[Image-text pointing data]
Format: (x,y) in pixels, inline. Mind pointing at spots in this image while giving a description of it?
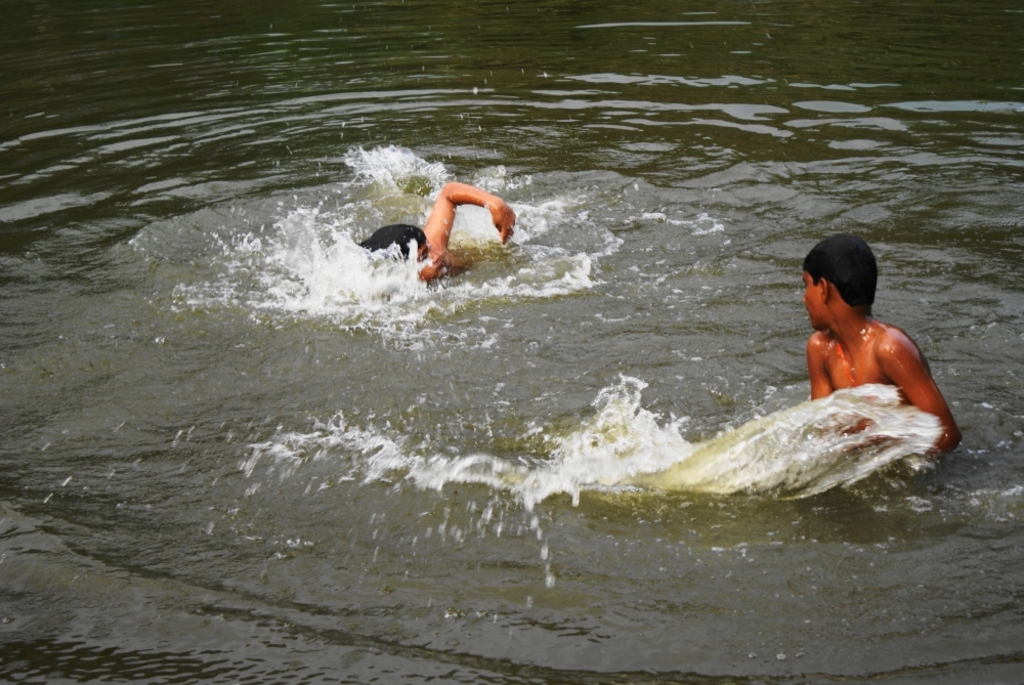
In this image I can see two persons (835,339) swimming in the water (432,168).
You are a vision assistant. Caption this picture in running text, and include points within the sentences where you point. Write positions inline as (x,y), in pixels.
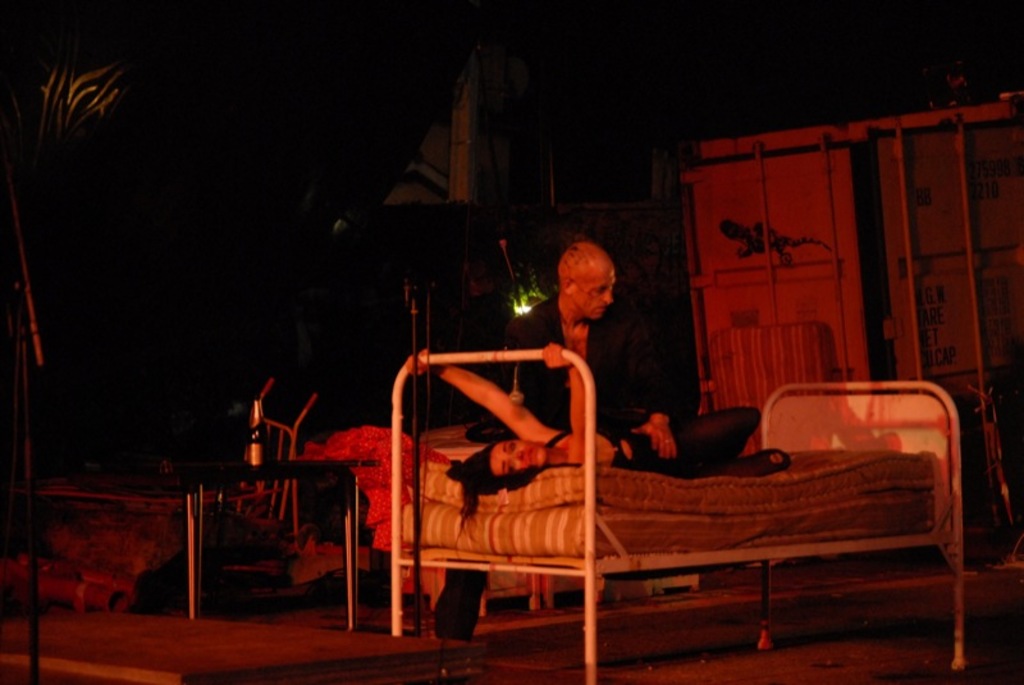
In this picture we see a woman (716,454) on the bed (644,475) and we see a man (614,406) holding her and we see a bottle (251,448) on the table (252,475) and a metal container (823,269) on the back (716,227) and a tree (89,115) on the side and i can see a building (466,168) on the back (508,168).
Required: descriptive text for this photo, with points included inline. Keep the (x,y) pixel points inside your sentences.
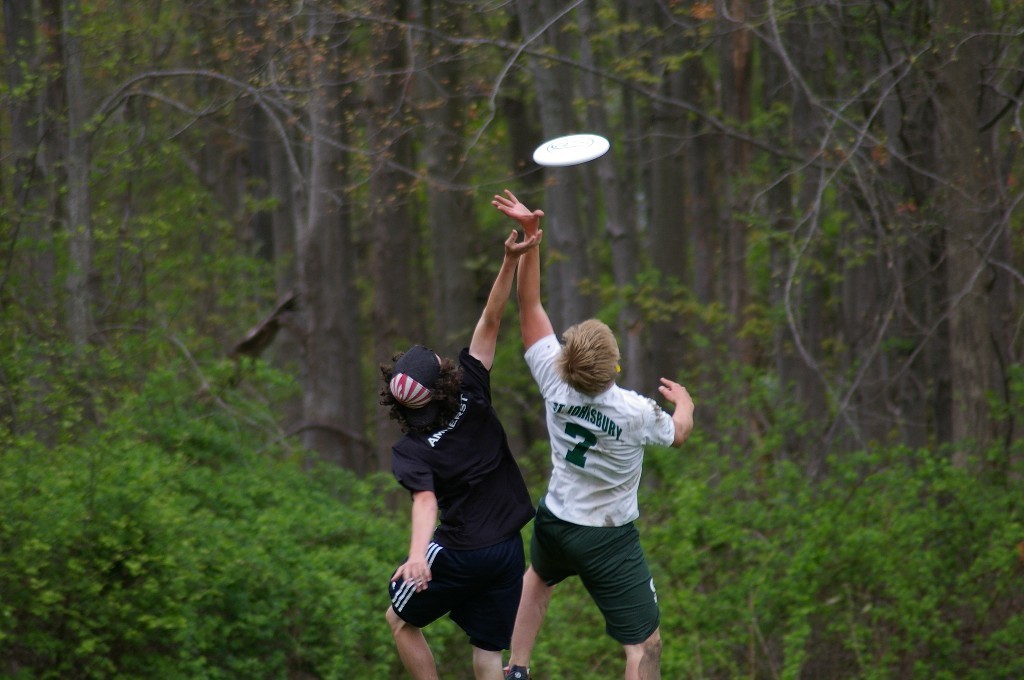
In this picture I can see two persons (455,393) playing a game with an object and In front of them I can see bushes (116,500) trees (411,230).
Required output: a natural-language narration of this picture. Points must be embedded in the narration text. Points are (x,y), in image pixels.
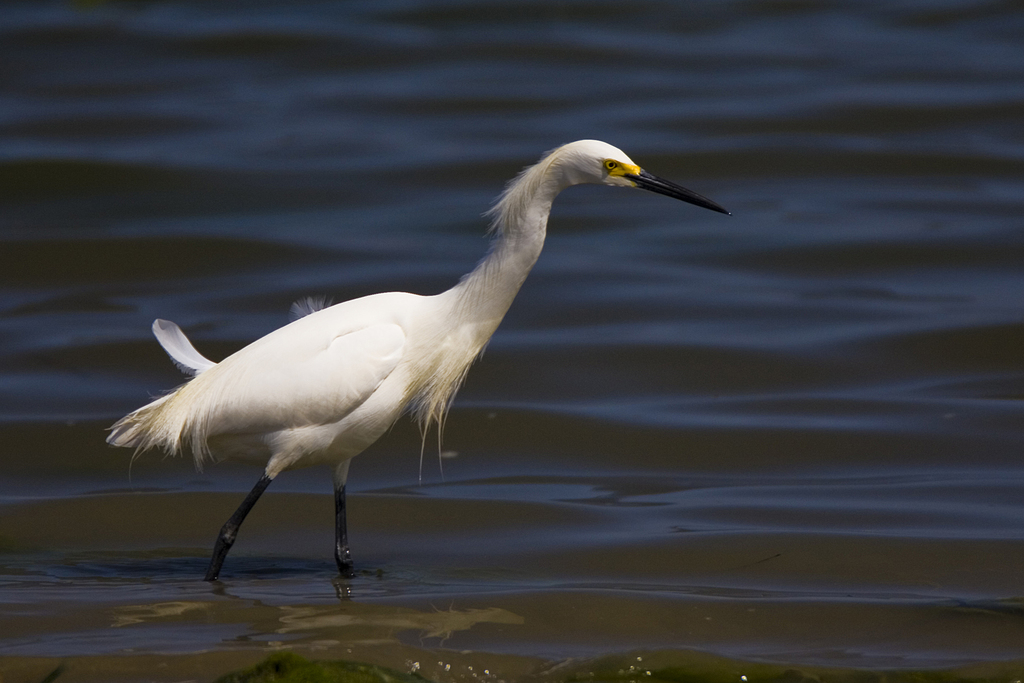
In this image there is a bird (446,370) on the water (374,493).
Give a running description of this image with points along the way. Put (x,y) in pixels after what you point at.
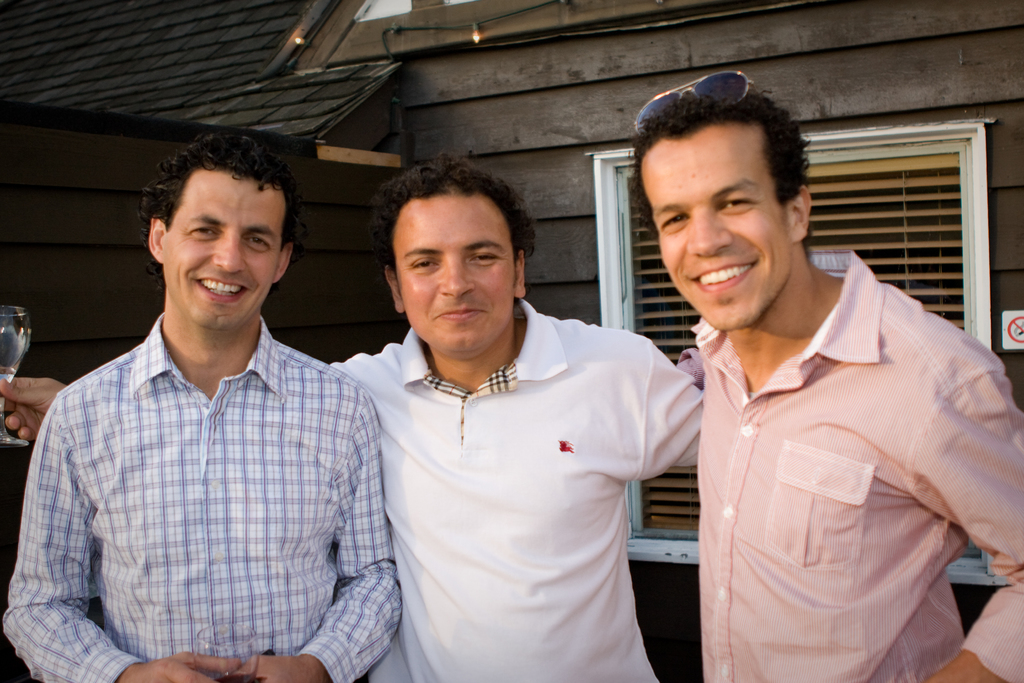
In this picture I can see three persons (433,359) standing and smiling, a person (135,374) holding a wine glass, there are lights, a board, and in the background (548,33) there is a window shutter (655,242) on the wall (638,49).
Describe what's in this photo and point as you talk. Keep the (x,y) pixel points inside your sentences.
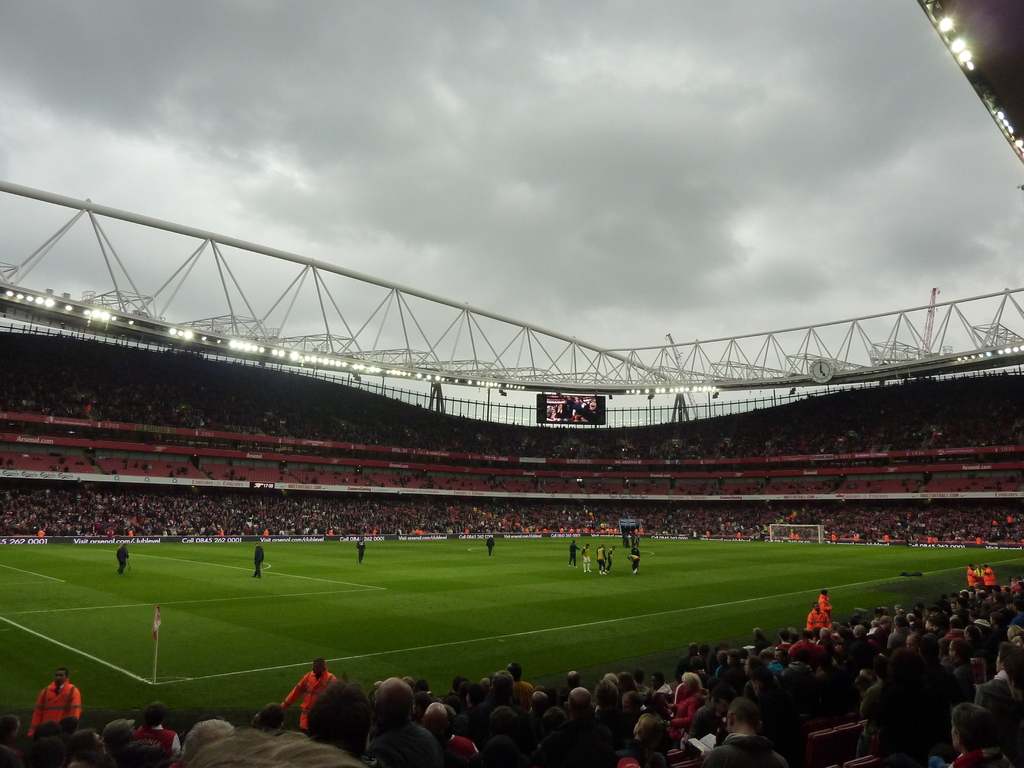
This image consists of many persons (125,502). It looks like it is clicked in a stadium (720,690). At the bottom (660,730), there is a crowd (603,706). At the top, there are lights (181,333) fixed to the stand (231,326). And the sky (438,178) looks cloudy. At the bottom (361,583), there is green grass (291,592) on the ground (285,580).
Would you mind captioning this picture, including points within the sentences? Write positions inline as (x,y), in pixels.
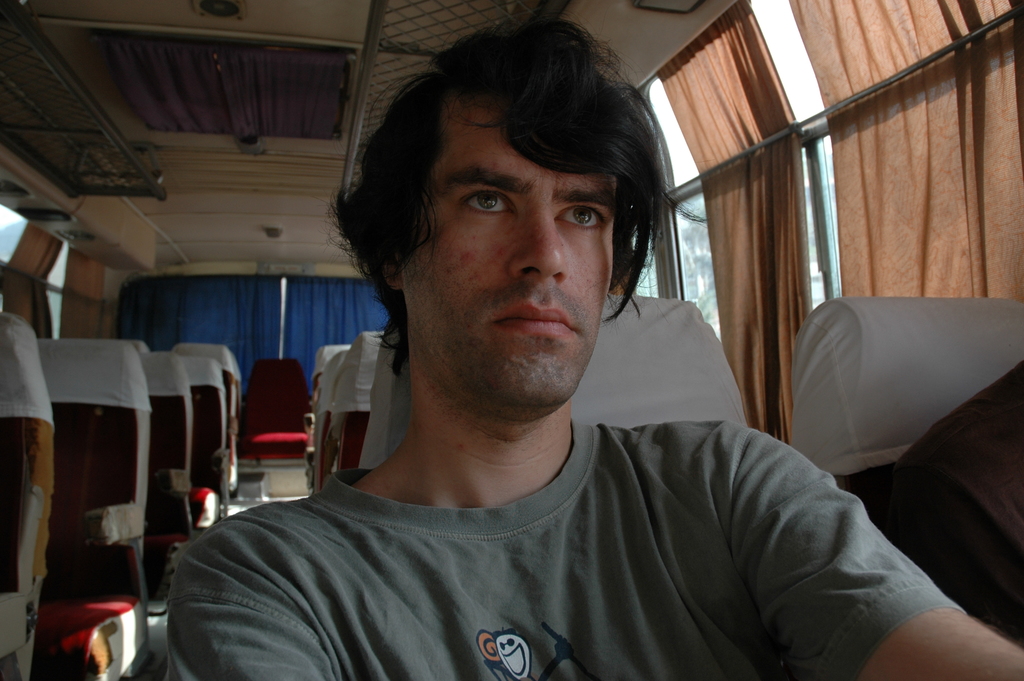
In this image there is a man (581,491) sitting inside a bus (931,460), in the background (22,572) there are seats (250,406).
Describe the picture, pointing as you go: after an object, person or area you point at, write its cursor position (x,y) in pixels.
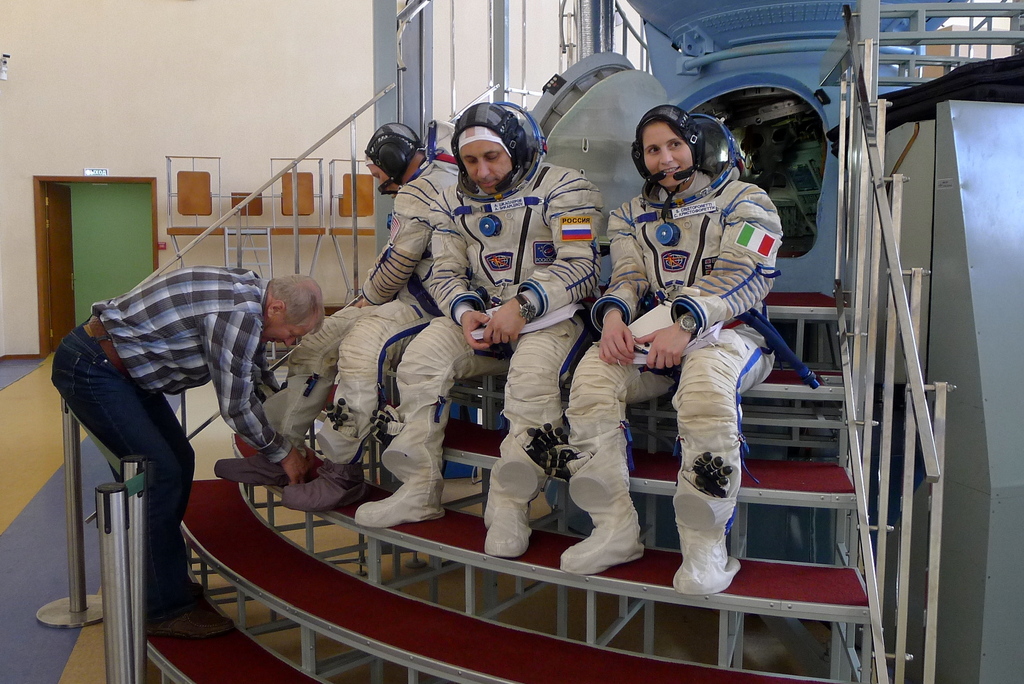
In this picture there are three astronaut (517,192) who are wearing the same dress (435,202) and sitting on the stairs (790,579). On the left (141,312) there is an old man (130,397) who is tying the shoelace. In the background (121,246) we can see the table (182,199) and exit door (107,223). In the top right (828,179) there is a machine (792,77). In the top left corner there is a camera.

_What needs to be done_:
Word for word, repeat each record above; leave out every picture.

_Written answer_:
Format: (x,y) in pixels, inline. Mind pointing at spots in this image while giving a description of it?
In this image I can see two persons (835,339) swimming in the water (432,168).
You are a vision assistant. Caption this picture in running text, and include points within the sentences where you point. Write positions inline as (x,y), in pixels.
In this picture we see a woman (716,454) on the bed (644,475) and we see a man (614,406) holding her and we see a bottle (251,448) on the table (252,475) and a metal container (823,269) on the back (716,227) and a tree (89,115) on the side and i can see a building (466,168) on the back (508,168).
Required: descriptive text for this photo, with points included inline. Keep the (x,y) pixel points inside your sentences.
In this picture I can see two persons (455,393) playing a game with an object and In front of them I can see bushes (116,500) trees (411,230).
Required output: a natural-language narration of this picture. Points must be embedded in the narration text. Points are (x,y), in image pixels.
In this image there is a bird (446,370) on the water (374,493).
Give a running description of this image with points along the way. Put (x,y) in pixels after what you point at.
In this picture I can see three persons (433,359) standing and smiling, a person (135,374) holding a wine glass, there are lights, a board, and in the background (548,33) there is a window shutter (655,242) on the wall (638,49).
Describe what's in this photo and point as you talk. Keep the (x,y) pixel points inside your sentences.
This image consists of many persons (125,502). It looks like it is clicked in a stadium (720,690). At the bottom (660,730), there is a crowd (603,706). At the top, there are lights (181,333) fixed to the stand (231,326). And the sky (438,178) looks cloudy. At the bottom (361,583), there is green grass (291,592) on the ground (285,580).
Would you mind captioning this picture, including points within the sentences? Write positions inline as (x,y), in pixels.
In this image there is a man (581,491) sitting inside a bus (931,460), in the background (22,572) there are seats (250,406).
Describe the picture, pointing as you go: after an object, person or area you point at, write its cursor position (x,y) in pixels.
In this picture there are three astronaut (517,192) who are wearing the same dress (435,202) and sitting on the stairs (790,579). On the left (141,312) there is an old man (130,397) who is tying the shoelace. In the background (121,246) we can see the table (182,199) and exit door (107,223). In the top right (828,179) there is a machine (792,77). In the top left corner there is a camera.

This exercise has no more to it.